Das heuer auf die Bühne gebrachte Lustspiel in drei Akten trägt den Titel "Ruhestand - und plötzlich war die Ruhe weg". Das buchstäblich aus dem Leben gegriffene Thema "Ruhestand" wird im Theaterstück von vielen Seiten beleuchtet.
Die zahlreichen Konflikte, die der anfangs so festliche und beschauliche Eintritt in den neuen Lebensabschnitt mit sich bringt, führen nicht selten zu ungeahnten, humorvoll dargestellten menschlichen Verwicklungen. Neben der Bewunderung für ihre schauspielerische Umsetzung kennzeichnen viele entspannende Lachstürme die Reaktion des dankbaren Publikums.
Zunächst ist die Ehefrau von Julius Klein (Margot Freidhof) mit sich und ihrem Leben ganz zufrieden. Sie kümmert sich um Haus und Familie und betreibt eine kleine Pension. Ihre Freizeit verbringt sie am liebsten mit ihren beiden Freundinnen Karola (Christina Dotterweich) und Gisela (Gitti Klöffel).
Doch eines Tages findet dieses wunderschöne Leben ein jähes Ende, als Thereses Ehemann Julius (Gerd Nicolai) nach 43 Jahren seinen Ruhestand antritt. Da brechen neue Zeiten nicht nur für ihn selbst an, sondern auch für seine Frau und Tochter Renate (Jessica Hein). Der schwierige Ablösungsprozess von seiner ehemaligen Firma und seiner treuen Sekretärin Lieselotte Schlüpfer (Gitte Kleinhenz) sowie die umfassende Planung des Ruhestandes mittels "Brainstorming" und "Jour fix" sorgen für Furore und menschlichen Zwist.

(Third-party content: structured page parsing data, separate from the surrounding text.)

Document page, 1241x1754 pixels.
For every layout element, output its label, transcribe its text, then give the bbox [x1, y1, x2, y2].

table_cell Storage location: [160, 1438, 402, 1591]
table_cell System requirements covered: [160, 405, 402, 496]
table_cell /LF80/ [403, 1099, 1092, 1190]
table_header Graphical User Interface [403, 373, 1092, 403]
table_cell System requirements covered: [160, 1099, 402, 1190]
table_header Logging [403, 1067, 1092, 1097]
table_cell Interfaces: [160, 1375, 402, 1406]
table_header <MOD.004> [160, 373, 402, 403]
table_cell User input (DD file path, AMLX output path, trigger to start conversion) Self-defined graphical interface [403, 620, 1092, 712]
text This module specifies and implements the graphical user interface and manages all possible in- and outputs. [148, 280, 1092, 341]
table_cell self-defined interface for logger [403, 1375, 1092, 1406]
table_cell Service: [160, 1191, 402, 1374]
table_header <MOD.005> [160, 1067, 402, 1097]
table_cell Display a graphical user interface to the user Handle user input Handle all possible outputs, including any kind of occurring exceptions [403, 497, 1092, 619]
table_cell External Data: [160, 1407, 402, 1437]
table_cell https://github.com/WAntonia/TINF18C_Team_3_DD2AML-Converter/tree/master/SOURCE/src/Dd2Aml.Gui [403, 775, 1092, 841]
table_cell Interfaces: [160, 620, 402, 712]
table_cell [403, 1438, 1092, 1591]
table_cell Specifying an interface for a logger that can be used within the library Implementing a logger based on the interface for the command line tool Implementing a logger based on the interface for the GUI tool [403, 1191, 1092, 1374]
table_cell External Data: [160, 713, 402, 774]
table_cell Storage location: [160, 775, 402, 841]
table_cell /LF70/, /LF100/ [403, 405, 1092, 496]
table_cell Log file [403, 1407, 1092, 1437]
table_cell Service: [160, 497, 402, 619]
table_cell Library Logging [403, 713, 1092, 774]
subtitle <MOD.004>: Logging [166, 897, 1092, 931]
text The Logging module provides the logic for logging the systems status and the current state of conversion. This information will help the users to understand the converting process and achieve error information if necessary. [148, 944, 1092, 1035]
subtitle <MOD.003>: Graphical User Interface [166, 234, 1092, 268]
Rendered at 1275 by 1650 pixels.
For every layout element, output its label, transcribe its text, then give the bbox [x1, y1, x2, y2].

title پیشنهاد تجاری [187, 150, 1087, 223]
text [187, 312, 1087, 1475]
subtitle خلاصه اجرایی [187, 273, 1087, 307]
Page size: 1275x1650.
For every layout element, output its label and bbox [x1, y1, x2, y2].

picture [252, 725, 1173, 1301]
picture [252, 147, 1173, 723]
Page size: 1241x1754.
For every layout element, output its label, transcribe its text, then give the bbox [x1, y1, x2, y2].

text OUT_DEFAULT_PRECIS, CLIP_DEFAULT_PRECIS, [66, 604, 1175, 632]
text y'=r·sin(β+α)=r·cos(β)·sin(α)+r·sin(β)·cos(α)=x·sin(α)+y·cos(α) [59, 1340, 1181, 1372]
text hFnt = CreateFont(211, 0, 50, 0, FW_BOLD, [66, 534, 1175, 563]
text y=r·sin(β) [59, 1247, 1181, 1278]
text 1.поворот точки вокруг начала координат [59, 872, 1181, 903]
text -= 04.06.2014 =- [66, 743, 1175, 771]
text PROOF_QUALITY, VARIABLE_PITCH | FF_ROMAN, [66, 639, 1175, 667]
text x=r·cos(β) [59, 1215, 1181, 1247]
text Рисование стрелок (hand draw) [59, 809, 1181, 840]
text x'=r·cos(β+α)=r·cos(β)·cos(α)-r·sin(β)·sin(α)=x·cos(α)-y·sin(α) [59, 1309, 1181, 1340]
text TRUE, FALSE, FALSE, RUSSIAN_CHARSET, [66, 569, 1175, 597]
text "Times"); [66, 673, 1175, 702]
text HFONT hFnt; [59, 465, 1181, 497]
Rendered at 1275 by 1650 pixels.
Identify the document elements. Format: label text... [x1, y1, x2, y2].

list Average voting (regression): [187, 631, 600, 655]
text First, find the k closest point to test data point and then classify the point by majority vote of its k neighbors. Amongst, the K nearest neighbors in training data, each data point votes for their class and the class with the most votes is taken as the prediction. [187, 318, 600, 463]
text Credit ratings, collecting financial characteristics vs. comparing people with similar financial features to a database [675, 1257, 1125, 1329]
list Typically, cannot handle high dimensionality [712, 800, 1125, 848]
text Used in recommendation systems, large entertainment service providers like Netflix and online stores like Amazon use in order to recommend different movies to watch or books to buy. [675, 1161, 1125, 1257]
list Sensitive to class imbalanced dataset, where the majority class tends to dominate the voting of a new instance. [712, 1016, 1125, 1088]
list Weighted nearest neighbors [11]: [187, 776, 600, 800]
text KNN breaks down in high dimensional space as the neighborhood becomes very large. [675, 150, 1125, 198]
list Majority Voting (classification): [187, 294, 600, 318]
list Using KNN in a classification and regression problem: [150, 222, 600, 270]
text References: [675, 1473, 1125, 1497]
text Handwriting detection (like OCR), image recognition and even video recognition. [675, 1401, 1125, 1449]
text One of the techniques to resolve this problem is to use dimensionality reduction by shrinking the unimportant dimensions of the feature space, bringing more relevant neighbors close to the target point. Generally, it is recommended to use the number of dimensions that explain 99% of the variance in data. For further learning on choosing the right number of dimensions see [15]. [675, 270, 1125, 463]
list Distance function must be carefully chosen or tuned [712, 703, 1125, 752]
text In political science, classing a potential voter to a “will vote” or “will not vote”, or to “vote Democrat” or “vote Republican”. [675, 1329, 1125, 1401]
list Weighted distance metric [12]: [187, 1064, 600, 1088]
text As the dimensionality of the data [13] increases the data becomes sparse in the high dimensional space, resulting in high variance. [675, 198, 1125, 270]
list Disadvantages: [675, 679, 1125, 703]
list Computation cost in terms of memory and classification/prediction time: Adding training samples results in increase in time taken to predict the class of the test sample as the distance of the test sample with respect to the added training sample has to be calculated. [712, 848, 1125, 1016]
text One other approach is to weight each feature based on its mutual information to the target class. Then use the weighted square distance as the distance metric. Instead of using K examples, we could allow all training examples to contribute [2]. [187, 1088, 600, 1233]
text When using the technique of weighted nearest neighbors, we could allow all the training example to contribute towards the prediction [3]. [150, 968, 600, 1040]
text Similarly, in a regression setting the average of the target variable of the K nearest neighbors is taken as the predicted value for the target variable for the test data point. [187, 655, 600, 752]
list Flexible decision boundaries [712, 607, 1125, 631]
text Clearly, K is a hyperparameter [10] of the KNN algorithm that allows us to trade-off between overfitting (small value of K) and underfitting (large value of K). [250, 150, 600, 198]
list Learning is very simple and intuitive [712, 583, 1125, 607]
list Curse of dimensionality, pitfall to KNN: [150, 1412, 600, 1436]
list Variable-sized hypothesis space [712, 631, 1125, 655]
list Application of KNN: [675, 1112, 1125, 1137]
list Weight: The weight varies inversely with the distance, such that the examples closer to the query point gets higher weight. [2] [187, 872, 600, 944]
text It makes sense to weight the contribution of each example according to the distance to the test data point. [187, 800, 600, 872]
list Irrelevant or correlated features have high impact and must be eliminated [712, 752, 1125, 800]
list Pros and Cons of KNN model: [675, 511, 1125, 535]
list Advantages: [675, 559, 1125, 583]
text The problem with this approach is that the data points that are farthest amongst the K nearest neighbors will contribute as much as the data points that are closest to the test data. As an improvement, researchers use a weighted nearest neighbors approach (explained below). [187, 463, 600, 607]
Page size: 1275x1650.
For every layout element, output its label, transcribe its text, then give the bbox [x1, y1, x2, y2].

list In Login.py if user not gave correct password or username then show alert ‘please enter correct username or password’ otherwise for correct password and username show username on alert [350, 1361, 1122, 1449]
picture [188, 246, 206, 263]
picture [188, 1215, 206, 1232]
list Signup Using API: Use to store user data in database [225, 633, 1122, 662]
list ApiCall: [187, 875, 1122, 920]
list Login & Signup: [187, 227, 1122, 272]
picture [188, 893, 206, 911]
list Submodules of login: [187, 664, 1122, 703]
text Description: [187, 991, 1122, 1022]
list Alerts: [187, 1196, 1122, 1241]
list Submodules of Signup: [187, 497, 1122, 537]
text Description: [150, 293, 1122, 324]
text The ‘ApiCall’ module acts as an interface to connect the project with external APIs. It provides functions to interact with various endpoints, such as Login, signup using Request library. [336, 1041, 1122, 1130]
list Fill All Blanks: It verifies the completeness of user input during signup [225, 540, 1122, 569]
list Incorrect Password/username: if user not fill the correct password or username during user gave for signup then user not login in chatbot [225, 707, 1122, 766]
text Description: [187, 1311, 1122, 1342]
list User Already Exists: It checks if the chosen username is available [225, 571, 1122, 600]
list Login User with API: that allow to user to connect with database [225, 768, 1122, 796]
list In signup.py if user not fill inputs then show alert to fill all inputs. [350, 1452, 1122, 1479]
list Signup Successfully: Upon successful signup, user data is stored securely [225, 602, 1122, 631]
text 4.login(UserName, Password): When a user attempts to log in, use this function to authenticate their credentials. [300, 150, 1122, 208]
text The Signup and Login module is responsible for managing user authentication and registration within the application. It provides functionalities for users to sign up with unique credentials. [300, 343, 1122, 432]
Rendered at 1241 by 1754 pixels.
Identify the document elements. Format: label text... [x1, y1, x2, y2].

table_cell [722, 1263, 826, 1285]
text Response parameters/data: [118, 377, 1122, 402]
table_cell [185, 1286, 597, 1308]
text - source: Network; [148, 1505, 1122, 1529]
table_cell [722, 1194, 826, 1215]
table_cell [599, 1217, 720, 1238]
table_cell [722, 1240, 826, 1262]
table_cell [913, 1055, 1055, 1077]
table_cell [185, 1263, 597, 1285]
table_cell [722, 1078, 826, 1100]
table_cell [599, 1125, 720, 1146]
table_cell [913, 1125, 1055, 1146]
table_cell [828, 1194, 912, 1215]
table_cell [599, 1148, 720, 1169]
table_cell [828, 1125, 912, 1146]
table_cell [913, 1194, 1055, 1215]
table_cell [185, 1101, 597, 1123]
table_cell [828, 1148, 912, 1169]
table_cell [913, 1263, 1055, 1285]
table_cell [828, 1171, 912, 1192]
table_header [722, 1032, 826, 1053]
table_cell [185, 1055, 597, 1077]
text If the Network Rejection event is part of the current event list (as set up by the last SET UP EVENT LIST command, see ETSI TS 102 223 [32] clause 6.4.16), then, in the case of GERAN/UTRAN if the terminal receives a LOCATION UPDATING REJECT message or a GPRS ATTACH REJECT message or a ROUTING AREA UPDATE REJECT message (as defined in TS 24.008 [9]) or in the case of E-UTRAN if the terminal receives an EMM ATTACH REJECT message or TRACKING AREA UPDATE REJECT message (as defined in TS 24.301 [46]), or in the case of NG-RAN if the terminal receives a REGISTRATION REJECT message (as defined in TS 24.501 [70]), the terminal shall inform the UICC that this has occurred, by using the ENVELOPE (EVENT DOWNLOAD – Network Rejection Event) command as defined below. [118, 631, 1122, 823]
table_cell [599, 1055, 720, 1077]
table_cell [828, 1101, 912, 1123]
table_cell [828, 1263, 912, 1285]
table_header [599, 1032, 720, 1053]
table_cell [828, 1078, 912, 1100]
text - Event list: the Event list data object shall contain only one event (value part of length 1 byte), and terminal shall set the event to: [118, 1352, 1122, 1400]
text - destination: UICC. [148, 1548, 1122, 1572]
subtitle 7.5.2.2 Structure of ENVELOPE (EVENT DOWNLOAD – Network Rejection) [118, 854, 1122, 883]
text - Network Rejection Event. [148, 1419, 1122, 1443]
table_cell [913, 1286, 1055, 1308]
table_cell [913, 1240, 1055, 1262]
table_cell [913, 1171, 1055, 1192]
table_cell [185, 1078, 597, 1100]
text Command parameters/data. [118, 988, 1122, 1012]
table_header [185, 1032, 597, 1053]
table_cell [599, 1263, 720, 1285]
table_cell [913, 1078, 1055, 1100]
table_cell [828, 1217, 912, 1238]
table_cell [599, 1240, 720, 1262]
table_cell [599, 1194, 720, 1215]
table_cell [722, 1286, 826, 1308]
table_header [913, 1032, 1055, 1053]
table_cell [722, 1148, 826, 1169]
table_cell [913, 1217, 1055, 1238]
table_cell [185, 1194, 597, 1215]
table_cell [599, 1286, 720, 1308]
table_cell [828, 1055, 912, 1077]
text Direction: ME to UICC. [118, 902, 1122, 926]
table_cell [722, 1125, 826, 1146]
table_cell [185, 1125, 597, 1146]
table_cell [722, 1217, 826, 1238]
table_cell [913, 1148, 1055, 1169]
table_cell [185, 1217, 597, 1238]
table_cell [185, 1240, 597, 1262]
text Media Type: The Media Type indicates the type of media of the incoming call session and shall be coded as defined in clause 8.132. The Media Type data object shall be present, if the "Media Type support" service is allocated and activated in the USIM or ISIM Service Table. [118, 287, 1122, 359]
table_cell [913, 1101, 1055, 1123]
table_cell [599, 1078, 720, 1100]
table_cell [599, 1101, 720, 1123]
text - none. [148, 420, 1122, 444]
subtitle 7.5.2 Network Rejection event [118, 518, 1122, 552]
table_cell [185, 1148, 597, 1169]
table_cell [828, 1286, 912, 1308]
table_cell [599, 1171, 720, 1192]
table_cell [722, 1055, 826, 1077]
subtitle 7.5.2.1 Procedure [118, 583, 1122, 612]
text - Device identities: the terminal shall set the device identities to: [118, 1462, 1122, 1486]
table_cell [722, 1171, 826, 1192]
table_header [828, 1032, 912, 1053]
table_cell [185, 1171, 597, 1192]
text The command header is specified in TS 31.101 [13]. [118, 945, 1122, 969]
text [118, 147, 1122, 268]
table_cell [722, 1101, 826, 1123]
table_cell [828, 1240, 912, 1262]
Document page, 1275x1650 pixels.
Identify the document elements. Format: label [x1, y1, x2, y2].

Für Ehefrau Therese, deren Arbeit vom Neu-Pensionär Julius gering geschätzt wird, ist es nicht zum Aushalten. Auch für die beiden Freunde von Julius, Erwin (Ernst Geist) und Franz-Martin (Oskar Hein) ist die Lage nicht einfach. Dazu kommt, dass der frisch gebackene Pensionär mit Hilfe des "sächselnden" Pensionsgastes Karl May (Matthias Weber) umfangreiche Renovierungsarbeiten in Angriff nimmt. Das nervt gewaltig, aber der "Verdachtsschwiegersohn" Stefan (Thomas Klöffel) kommt auf eine zündende Idee, wie aus dem entstandenen Chaos wieder ein geordneter Haushalt entsteht.